Wang Zhen, Wang Yongjie, Xiong Xinli, Ren Qiankun, Huang Jun
College of Electronic Engineering, National University of Defense Technology, Hefei 230037, China.
Anhui Province Key Laboratory of Cyberspace Security Situation Awareness and Evaluation, Hefei 230037, China.
Entropy (Basel). 2025 Jun 11;27(6):622. doi: 10.3390/e27060622.

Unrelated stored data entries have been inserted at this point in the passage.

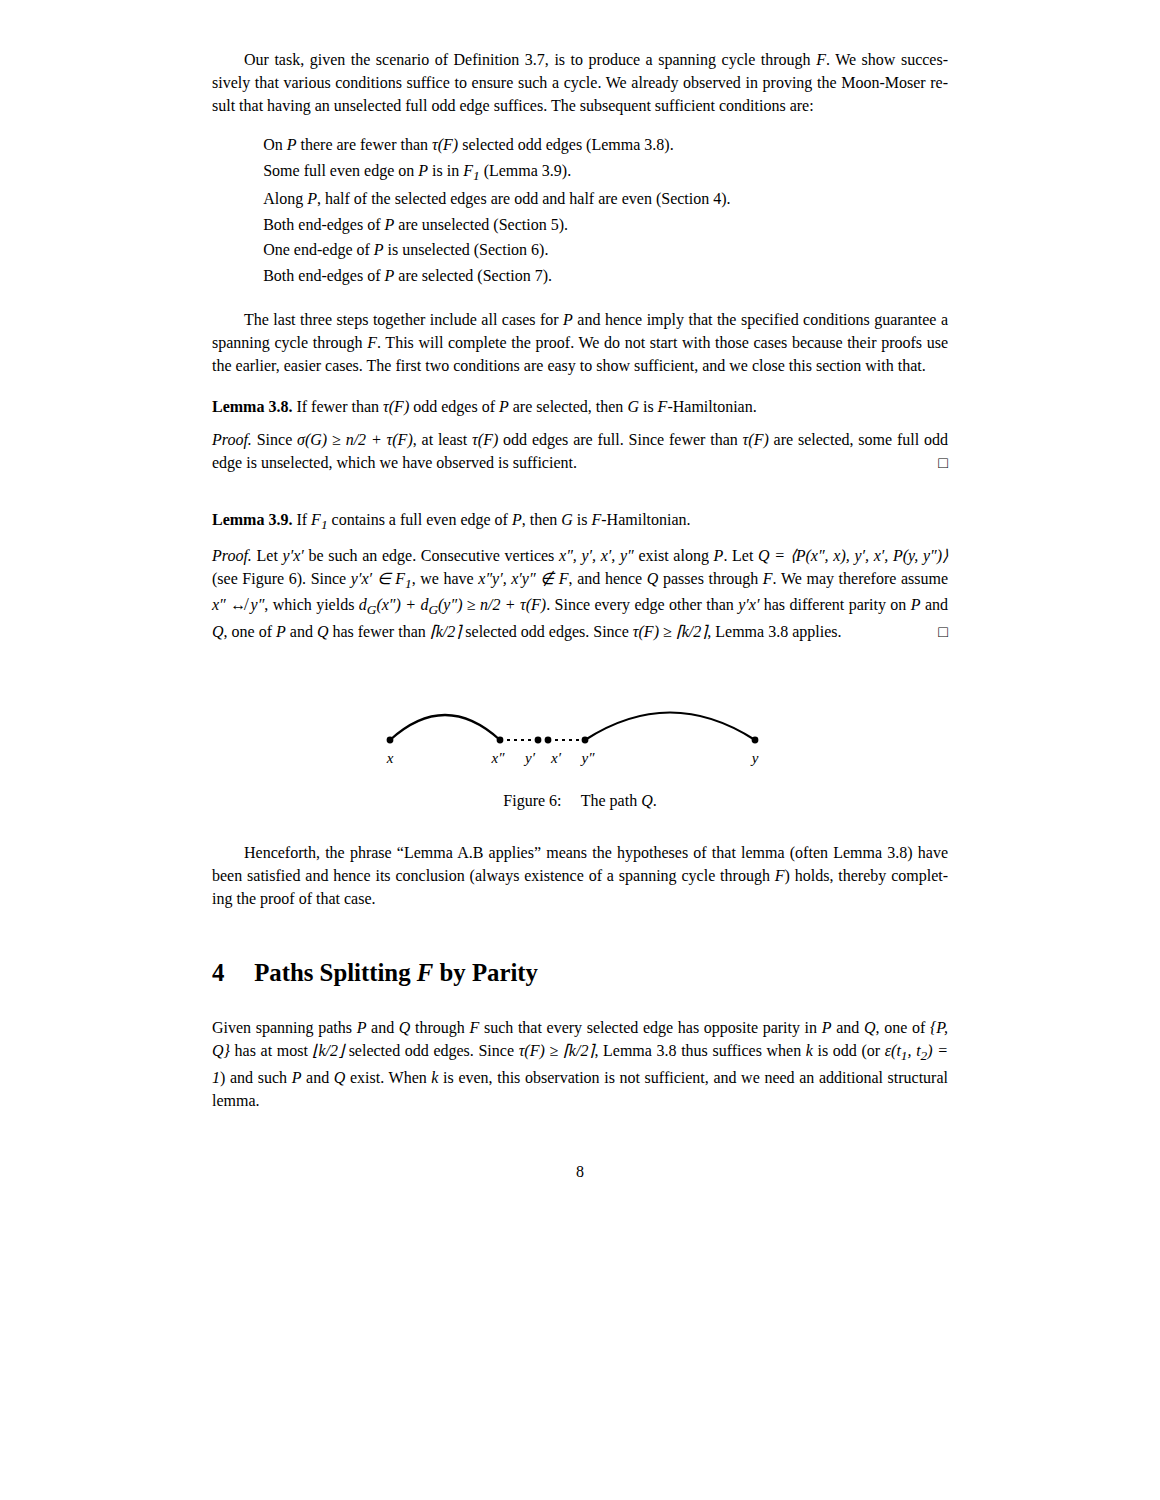Our task, given the scenario of Definition 3.7, is to produce a spanning cycle through F. We show successively that various conditions suffice to ensure such a cycle. We already observed in proving the Moon-Moser result that having an unselected full odd edge suffices. The subsequent sufficient conditions are:
On P there are fewer than τ(F) selected odd edges (Lemma 3.8).
Some full even edge on P is in F1 (Lemma 3.9).
Along P, half of the selected edges are odd and half are even (Section 4).
Both end-edges of P are unselected (Section 5).
One end-edge of P is unselected (Section 6).
Both end-edges of P are selected (Section 7).
The last three steps together include all cases for P and hence imply that the specified conditions guarantee a spanning cycle through F. This will complete the proof. We do not start with those cases because their proofs use the earlier, easier cases. The first two conditions are easy to show sufficient, and we close this section with that.
Lemma 3.8. If fewer than τ(F) odd edges of P are selected, then G is F-Hamiltonian.
Proof. Since σ(G) ≥ n/2 + τ(F), at least τ(F) odd edges are full. Since fewer than τ(F) are selected, some full odd edge is unselected, which we have observed is sufficient. □
Lemma 3.9. If F1 contains a full even edge of P, then G is F-Hamiltonian.
Proof. Let y′x′ be such an edge. Consecutive vertices x″, y′, x′, y″ exist along P. Let Q = ⟨P(x″, x), y′, x′, P(y, y″)⟩ (see Figure 6). Since y′x′ ∈ F1, we have x″y′, x′y″ ∉ F, and hence Q passes through F. We may therefore assume x″ ↮ y″, which yields dG(x″) + dG(y″) ≥ n/2 + τ(F). Since every edge other than y′x′ has different parity on P and Q, one of P and Q has fewer than ⌈k/2⌉ selected odd edges. Since τ(F) ≥ ⌈k/2⌉, Lemma 3.8 applies. □
x x″ y′ x′ y″ y
Figure 6: The path Q.
Henceforth, the phrase “Lemma A.B applies” means the hypotheses of that lemma (often Lemma 3.8) have been satisfied and hence its conclusion (always existence of a spanning cycle through F) holds, thereby completing the proof of that case.
4 Paths Splitting F by Parity
Given spanning paths P and Q through F such that every selected edge has opposite parity in P and Q, one of {P, Q} has at most ⌊k/2⌋ selected odd edges. Since τ(F) ≥ ⌈k/2⌉, Lemma 3.8 thus suffices when k is odd (or ε(t1, t2) = 1) and such P and Q exist. When k is even, this observation is not sufficient, and we need an additional structural lemma.
8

Faced with challenges posed by sophisticated cyber attacks and dynamic characteristics of cyberspace, the autonomous cyber defense (ACD) technology has shown its effectiveness. However, traditional decision-making methods for ACD are unable to effectively characterize the network topology and internode dependencies, which makes it difficult for defenders to identify key nodes and critical attack paths. Therefore, this paper proposes an enhanced decision-making method combining graph embedding with reinforcement learning algorithms. By constructing a game model for cyber confrontations, this paper models important elements of the network topology for decision-making, which guide the defender to dynamically optimize its strategy based on topology awareness. We improve the reinforcement learning with the Node2vec algorithm to characterize information for the defender from the network. And, node attributes and network structural features are embedded into low-dimensional vectors instead of using traditional one-hot encoding, which can address the perceptual bottleneck in high-dimensional sparse environments. Meanwhile, the algorithm training environment Cyberwheel is extended by adding new fine-grained defense mechanisms to enhance the utility and portability of ACD. In experiments, our decision-making method based on graph embedding is compared and analyzed with traditional perception methods. The results show and verify the superior performance of our approach in the strategy selection of defensive decision-making. Also, diverse parameters of the graph representation model Node2vec are analyzed and compared to find the impact on the enhancement of the embedding effectiveness for the decision-making of ACD.
面对复杂网络攻击带来的挑战以及网络空间的动态特性,自主网络防御(ACD)技术已展现出其有效性。然而,传统的ACD决策方法无法有效刻画网络拓扑结构和节点间依赖关系,这使得防御者难以识别关键节点和关键攻击路径。因此,本文提出一种将图嵌入与强化学习算法相结合的增强决策方法。通过构建网络对抗博弈模型,本文对用于决策的网络拓扑重要元素进行建模,引导防御者基于拓扑感知动态优化其策略。我们使用Node2vec算法改进强化学习,以便从网络中为防御者刻画信息。并且,将节点属性和网络结构特征嵌入到低维向量中,而非使用传统的独热编码,这能够解决高维稀疏环境中的感知瓶颈问题。同时,通过添加新的细粒度防御机制扩展算法训练环境Cyberwheel,以增强ACD的实用性和可移植性。在实验中,将我们基于图嵌入的决策方法与传统感知方法进行比较和分析。结果表明并验证了我们的方法在防御决策策略选择方面的优越性能。此外,对图表示模型Node2vec的不同参数进行分析和比较,以找出其对增强ACD决策嵌入有效性的影响。